|WANG, XINWANG - University Of Tennessee|
|ABERCROMBIE, LAURA - University Of Tennessee|
|WADL, PHILLIP - University Of Tennessee|
|JOHNSON, DENITA - University Of Tennessee|
|PANTHEE, DELEP - University Of Tennessee|
|Rinehart, Timothy - Tim|
|STEWART, NATHAN - University Of Tennessee|
|YUAN, JOSHUA - University Of Tennessee|
|STEWART, NEAL - University Of Tennessee|
|TRIGIANO, ROBERT - University Of Tennessee|
Submitted to: Molecular Ecology Resources
Publication Type: Peer Reviewed Journal
Publication Acceptance Date: 5/12/2009
Publication Date: 6/1/2009
Citation: Wang, X.W., Good, L.L., Wadl, P.A., Johnson, D.H., Panthee, D., Scheffler, B.E., Rinehart, T.A., Stewart, N.R., Yuan, J., Stewart, N.C., Trigiano, R.N. 2009. Microsatellites from Conyza canadensis (horseweed). Molecular Ecology Resources. 9(5):1375-1379.
Interpretive Summary: Conyza canadensis (horseweed), a native plant native to North America, is considered an economically important weed of many crops. It can severely reduce yield when present in high densities and is especially problematic in low- or no-tillage cropping systems. Horseweed is self-fertile (selfing) and produces large amounts seeds , which are wind-dispersed potentially over long distances. Glyphosate has been the primary herbicide used to control weeds in limited tilling cropping systems for glyphosate- resistant crops such as soybean. Glyphosate-resistant horseweed populations have developed because of this selection pressure and are common throughout the United States. Here, we report the development of microsatellites from C. canadensis using a biotin enrichment protocol and testing their cross amplification in 22 horseweed accessions from various locations in the U.S. and Canada. These and other microsatellites will be useful in assessing the genetic diversity of the species, and studying naturally occurring and geographical dispersal of glyphosate-resistant populations of the weed.

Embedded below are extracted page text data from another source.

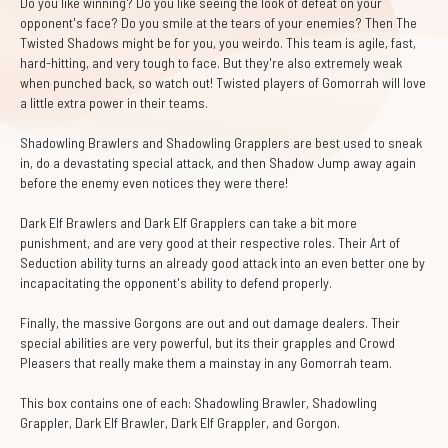
Do you like winning? Do you like seeing the look of defeat on your
opponent's face? Do you smile at the tears of your enemies? Then The
Twisted Shadows might be for you, you weirdo. This team is agile, fast,
hard-hitting, and very tough to face. But they're also extremely weak
when punched back, so watch out! Twisted players of Gomorrah will love
a little extra power in their teams.
Shadowling Brawlers and Shadowling Grapplers are best used to sneak
in, do a devastating special attack, and then Shadow Jump away again
before the enemy even notices they were there!
Dark Elf Brawlers and Dark Elf Grapplers can take a bit more
punishment, and are very good at their respective roles. Their Art of
Seduction ability turns an already good attack into an even better one by
incapacitating the opponent's ability to defend properly.
Finally, the massive Gorgons are out and out damage dealers. Their
special abilities are very powerful, but its their grapples and Crowd
Pleasers that really make them a mainstay in any Gomorrah team.
This box contains one of each: Shadowling Brawler, Shadowling
Grappler, Dark Elf Brawler, Dark Elf Grappler, and Gorgon.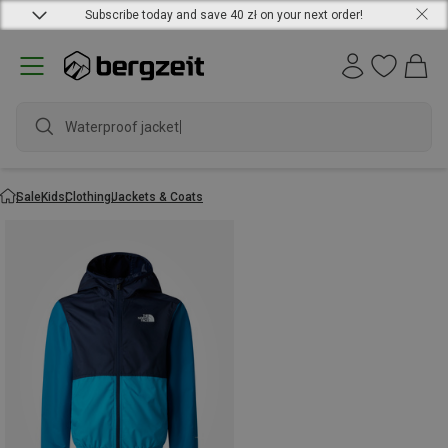
Subscribe today and save 40 zł on your next order!
Waterproof jacket
Sale
Kids
Clothing
Jackets & Coats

Technical Abstract: Microsatellite loci were identified from Conyza canadensis (horseweed). Primer pairs for 64 loci were developed and of these eight were optimized and screened using genomic DNA from 22 accessions of horseweed from North America. Most loci were polymorphic and the number of alleles per locus ranged from 1 to 8. Observed heterozygosity ranged from 0 to 0.14 and expected heterozygosity ranged from 0.0 to 0.78. These and other microsatellites will be useful in seed dispersal and population studies of naturally occurring glyphosate-resistant plants.